This is something I encounter VERY frequently when clients approach me to code their systems.  Their eyes are full of profits as all they can see in their charts is how their system will make them money.  What they don't see is the opportunities for their systems to lose money, or the interpretation/interpolation they do when they think they are trading "true" to their system.  The human brain and its visual sensors are amazing products.  Nothing compares to their ability to analyse and see patterns/scenarios which computers cannot; computer are too literal and even when you implement "fuzzy logic" the boundaries are still not broad enough.  The human uses terms like "just about to", "comes close to", "is approximately equal" etc when computers don't know how to handle these scenarios.  Think about Fibonacci numbers: how often is the retracement exactly 0.618?  what if it's 0.619 or 0.617?  What about 0.7 or 0.6?  How close is "close"; how is "distant" quantified in a computer program?

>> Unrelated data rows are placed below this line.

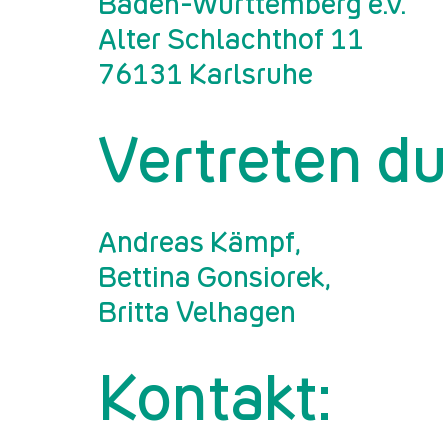
Ba­den-Würt­tem­berg e.V.
Alter Schlacht­hof 11
76131 Karls­ru­he
Vertreten du
An­dre­as Kämpf,
Bet­ti­na Gon­sio­rek,
Britta Velhagen
Kontakt: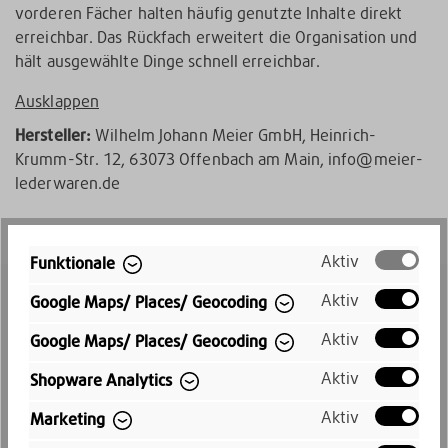
vorderen Fächer halten häufig genutzte Inhalte direkt
erreichbar. Das Rückfach erweitert die Organisation und
hält ausgewählte Dinge schnell erreichbar.
Ausklappen
Hersteller:
Wilhelm Johann Meier GmbH, Heinrich-
Krumm-Str. 12, 63073 Offenbach am Main, info@meier-
lederwaren.de
Aktiv
Funktionale
Aktiv
Google Maps/ Places/ Geocoding
Aktiv
Google Maps/ Places/ Geocoding
Aktiv
Shopware Analytics
Aktiv
Marketing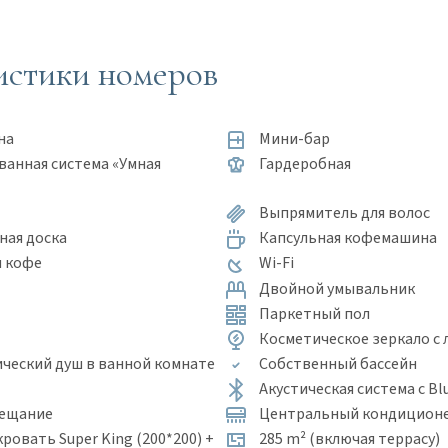
истики номеров
на
Мини-бар
анная система «Умная
Гардеробная
Выпрямитель для волос
ная доска
Капсульная кофемашина
и кофе
Wi-Fi
Двойной умывальник
Паркетный пол
Косметическое зеркало с 
ческий душ в ванной комнате
Собственный бассейн
Акустическая система с Bl
вещание
Центральный кондицион
ровать Super King (200*200) +
285 m² (включая террасу)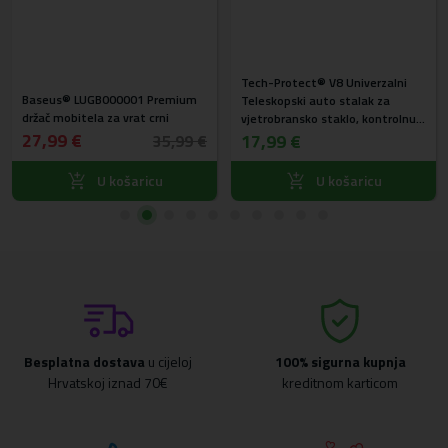
Tech-Protect® V8 Univerzalni
Baseus® LUGB000001 Premium
Teleskopski auto stalak za
držač mobitela za vrat crni
vjetrobransko staklo, kontrolnu
27,99 €
ploču i ventilaciju
17,99 €
35,99 €
U košaricu
U košaricu
Besplatna dostava
u cijeloj
100% sigurna kupnja
Hrvatskoj iznad 70€
kreditnom karticom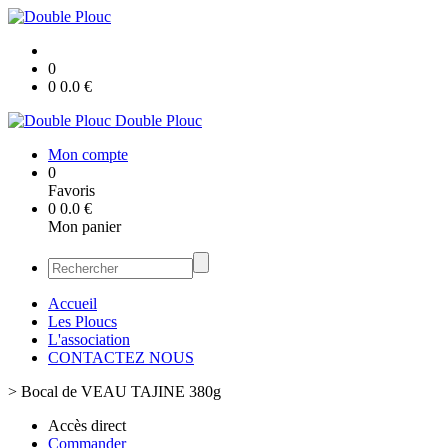
0
0
0.0
€
Double Plouc
Mon compte
0
Favoris
0
0.0
€
Mon panier
Accueil
Les Ploucs
L'association
CONTACTEZ NOUS
>
Bocal de VEAU TAJINE 380g
Accès direct
Commander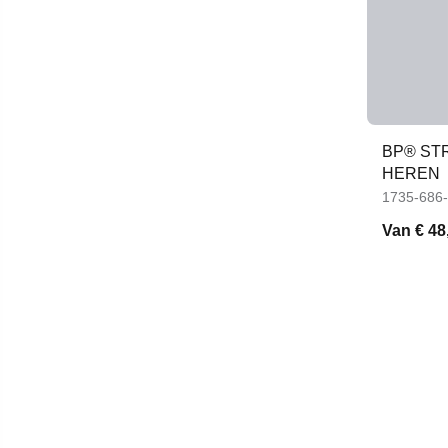
BP® ST
HEREN
1735-686
Van
€ 48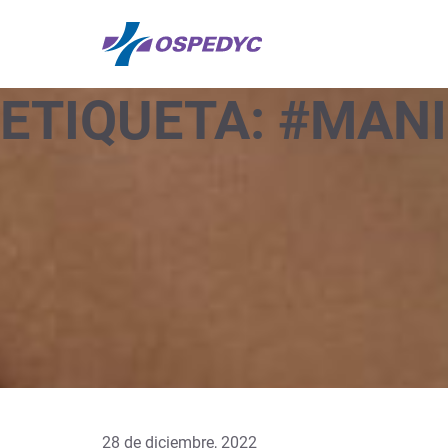
ETIQUETA:
#MANI
28 de diciembre, 2022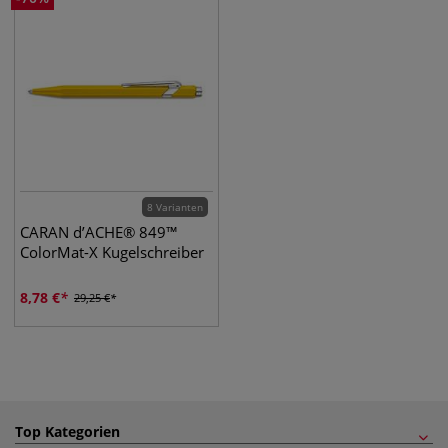
8 Varianten
CARAN d’ACHE® 849™
ColorMat-X Kugelschreiber
8,78
€
29,25
€
Top Kategorien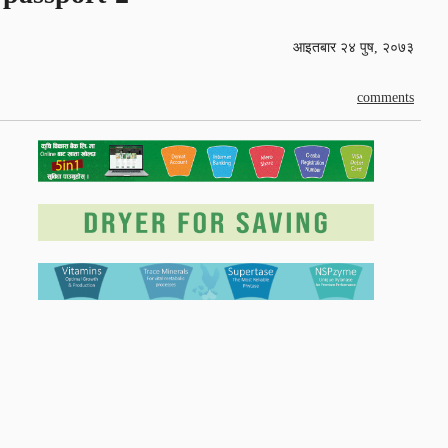
आइतबार २४ पुष, २०७३
comments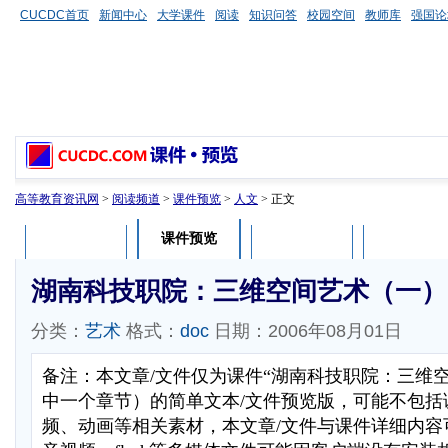
CUCDC首页
新闻中心
大学课件
阅读
知识问答
校园空间
教师库
强国论
高等教育资讯网
>
阅读频道
>
课件预览
>
人文
> 正文
课件预览
课件介绍
课件评论
用户列表
湖南科技职院：三维空间艺术（一）
分类：
艺术
格式：
doc
日期：2006年08月01日
备注：本文章/文件仅为课件“湖南科技职院：三维
中一个章节）的简单文本/文件预览版，可能不包括
频、动画等相关素材，本文章/文件与课件详细内容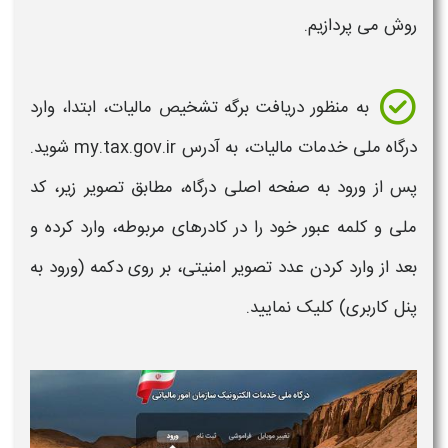
روش می پردازیم.
به منظور
دریافت برگه تشخیص مالیات
، ابتدا، وارد
درگاه ملی خدمات مالیات، به آدرس my.tax.gov.ir شوید.
پس از ورود به صفحه اصلی درگاه، مطابق تصویر زیر، کد
ملی و کلمه عبور خود را در کادرهای مربوطه، وارد کرده و
بعد از وارد کردن عدد تصویر امنیتی، بر روی دکمه (ورود به
پنل کاربری) کلیک نمایید.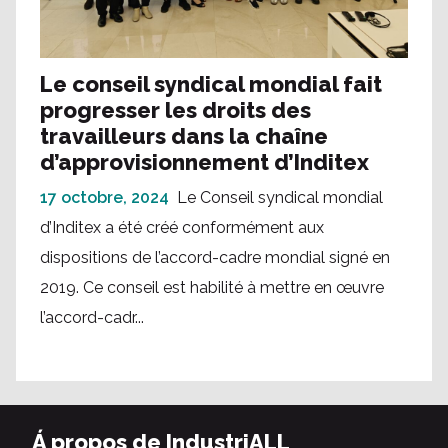
Le conseil syndical mondial fait
progresser les droits des
travailleurs dans la chaîne
d’approvisionnement d’Inditex
17 octobre, 2024
Le Conseil syndical mondial
d’Inditex a été créé conformément aux
dispositions de l’accord-cadre mondial signé en
2019. Ce conseil est habilité à mettre en œuvre
l’accord-cadr...
Á propos de IndustriALL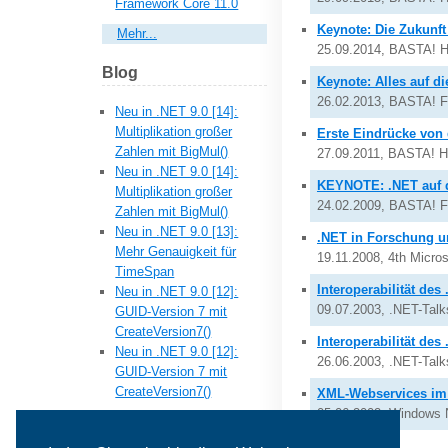
Framework Core 11.0
Keynote: Die Zukunft
Mehr...
25.09.2014, BASTA! H
Blog
Keynote: Alles auf di
26.02.2013, BASTA! F
Neu in .NET 9.0 [14]:
Multiplikation großer
Erste Eindrücke von
Zahlen mit BigMul()
27.09.2011, BASTA! H
Neu in .NET 9.0 [14]:
KEYNOTE: .NET auf 
Multiplikation großer
24.02.2009, BASTA! F
Zahlen mit BigMul()
Neu in .NET 9.0 [13]:
.NET in Forschung u
Mehr Genauigkeit für
19.11.2008, 4th Micro
TimeSpan
Interoperabilität de
Neu in .NET 9.0 [12]:
09.07.2003, .NET-Talk
GUID-Version 7 mit
CreateVersion7()
Interoperabilität de
Neu in .NET 9.0 [12]:
26.06.2003, .NET-Tal
GUID-Version 7 mit
CreateVersion7()
XML-Webservices im 
05.06.2002, Windows 
Mehr...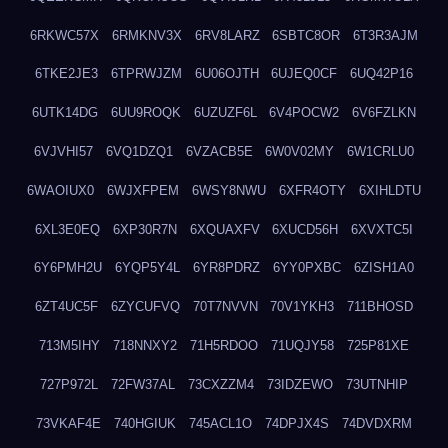
6RKWC57X
6RMKNV3X
6RV8LARZ
6SBTC8OR
6T3R3AJM
6TKE2JE3
6TPRWJZM
6U06OJTH
6UJEQ0CF
6UQ42P16
6UTK14DG
6UU9ROQK
6UZUZF6L
6V4POCW2
6V6FZLKN
6VJVHI57
6VQ1DZQ1
6VZACB5E
6W0V02MY
6W1CRLU0
6WAOIUX0
6WJXFPEM
6WSY8NWU
6XFR4OTY
6XIHLDTU
6XL3E0EQ
6XP30R7N
6XQUAXFV
6XUCD56H
6XVXTC5I
6Y6PMH2U
6YQP5Y4L
6YR8PDRZ
6YY0PXBC
6ZISH1A0
6ZT4UC5F
6ZYCUFVQ
70T7NVVN
70V1YKH3
711BHOSD
713M5IHY
718NNXY2
71H5RDOO
71UQJY58
725P81XE
727P972L
72FW37AL
73CXZZM4
73IDZEWO
73UTNHIP
73VKAF4E
740HGIUK
745ACL1O
74DPJX4S
74DVDXRM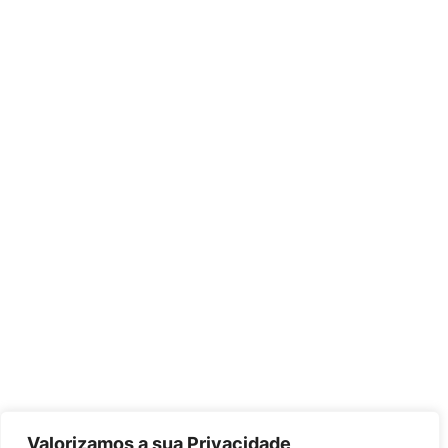
Valorizamos a sua Privacidade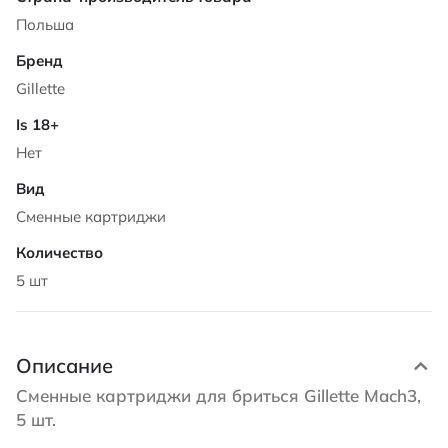
Польша
Gillette
Нет
Сменные картриджи
5 шт
Описание
Сменные картриджи для бриться Gillette Mach3,
5 шт.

This is why many people are very disappointed when they see the results of their system which don't work when the computer is left in charge, and the human brain and all its interpretative powers are removed from the processing.


wabbit


----------



## electronicmaster (12 March 2009)

Punisher said:


> Yeh nah.
> Have you had a bad experience EM?:bazooka:




Trust me.  I have worked with a Russian, and he was just like Borat.  Yea na manda hren :swear::chainsaw:

EDIT:- No No No, he is from Kazakhstan, but clams to be Russian.


----------



## pilbara (12 March 2009)

wabbit said:


> Think about Fibonacci numbers: how often is the retracement exactly 0.618?  what if it's 0.619 or 0.617?  What about 0.7 or 0.6?  How close is "close"; how is "distant" quantified in a computer program?



to give an example, yesterday I was looking at something where I thought a parameter should be around 0.5, but I thought the fibonacci 0.618 might be better, so I tried 1/2, 3/5, 2/3 and 3/4.  As expected 2/3 and 3/4 were worse than 1/2, but 3/5 which is roughly 0.618 was significantly better.  I just left it as 0.6, because it might just be an upper bound on 0.5, like within a tenth of 0.5.

Regarding "close" and "distant", I think you need to use a tolerance when comparing, and this tolerance should be derived from the current level of volatility.  If the price is moving fast, a wider tolerance is needed.


----------



## white_goodman (12 March 2009)

ill be jumping in, my EA isnt exactly a diffcult one, its pretty simple logic, so steal it if they wish...

why are some people choosing 1:1 leverage???


----------